Yang Hilang

Biru Laut


Buku yang berjudul Laut Bercerita karya Leila Salikha Chudori, menceritakan beberapa kumpulan pemuda aktivis di masa orde baru yang berambisi ingin Indonesia menjadi negara yang lebih baik. Setelah saya baca pada lembar ke seratus ada beberapa hal yang menarik perhatian saya yaitu kepada Bapak Pramoedya Ananta Toer, seorang seniman Indonesia yang terkenal dan memiliki karya yang hebat.

Pada awalnya saya tidak tertarik dengan buku ini, cover buku yang ber ilustrasi laut dan seorang pemuda yang kurang jelas di cover itu membuat saya abu-abu untuk membacanya. Tetapi karena melihat banyak pembaca yang merekomendasikan dan memberikan komentar yang baik, hal itu menjadikan saya penasaran dan ingin membacanya.

Lembar per lembar sudah saya selesaikan hanya dalam beberapa jam, tetapi masih belum ada yang menarik perhatian saya.
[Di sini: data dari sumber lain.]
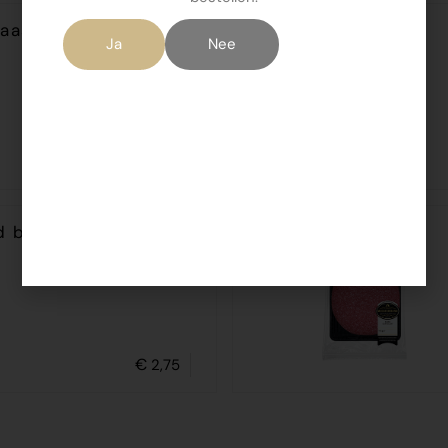
aas 110 gram
Ja
Nee
€
2,75
 beef 110 gr
€
2,75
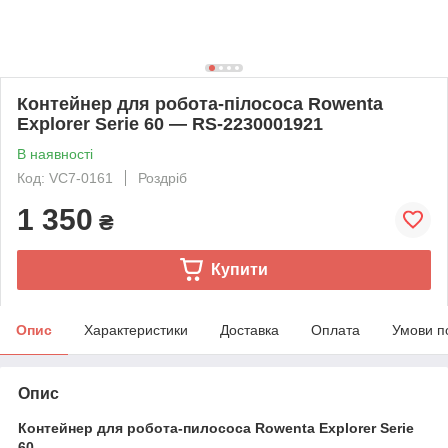
Контейнер для робота-пілососа Rowenta
Explorer Serie 60 — RS-2230001921
В наявності
Код: VC7-0161
Роздріб
1 350
₴
Купити
Опис
Характеристики
Доставка
Оплата
Умови п
Опис
Контейнер для робота-пилососа Rowenta Explorer Serie
60
.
Sedikit bicara kasat tentang politik di Indonesia yang sama sekali tidak menarik bagi saya dan perasaan tidak menarik itupun menjadi hilang hanya dalam lembar demi lembar yang saya baca. Sampai pada halaman ke-196

"Matilah engkau mati
Engkau akan lahir berkali-kali"
            Selamat Ulang Tahun, Biru Laut
            12-12-1995



Puisi yang ditulis oleh seorang penyair di buku bersampul hitamnya yang selalu Ia bawa kemana-mana yang juga merupakan aktivis. Puisi ini ditujukan kepada Biru Laut seorang pemuda yang ada di cover buku dan kehadirannya selalu ditunggu oleh bapak, ibu, dan adik perempuannya untuk sekedar makan tengkleng bersama setiap hari minggu, akan tetapi Ia tak kunjung datang dan menghilang begitu saja tanpa kabar ataupun sedikit ucapan perpisahan. 

“Untuk mu yang dilahirkan untuk berbicara namun hadir pada masa terbungkam. Untuk mu yang tetap bercerita walau sudah hilang dan ditenggelamkan. Untuk mu yang hidup penuh harap walau diterpa nestapa.”

Selamat hari lahir Biru Laut Wibisana. Kisah mu disampaikan ombak dan seisinya


Laut suka membaca buku Pak Pramoedya, dimana pada masa itu buku beliau adalah barang ilegal yang tidak boleh dibaca oleh masyarakat. Tetapi Laut dan teman-teman aktivis lainnya menentang hal itu, mereka membaca bukunya secara diam-diam. Pertanyaan-pertanyaan yang mulai meramaikan isi pikiran saya tentan Pak Pramoedya mulai bermunculan, ada apa dengan buku beliau? sesuatu yang paling membuat saya tertarik dan penasaran sampai membuat seorang mahasiswa Biru Laut dan teman-teman aktivis yang lainnya menghilang tanpa jejak.


“ketika malam turun, kata-katamu bergerak, kalimatmu menjadi ruh” — Laut Bercerita

ruang tamu bukanlah lagi ruang yang menyenangkan,
demi kuah Tengkleng, Ibu sedia bangun lebih pagi,
rasanya bunga Kamboja itu mati tak ter-urus,
Kau adalah yang akan dinanti-nanti.

Tak disangka buku yang mempunyai cover lautan biru yang indah tetapi didalamnya menceritakan kisah tragis penuh dengan ketidakadilan, ketidakpastian, dan kehilangan seseorang. Orang yang hanya melihat cover buku pasti berpikiran cerita itu berakhir indah, nyatanya tidak.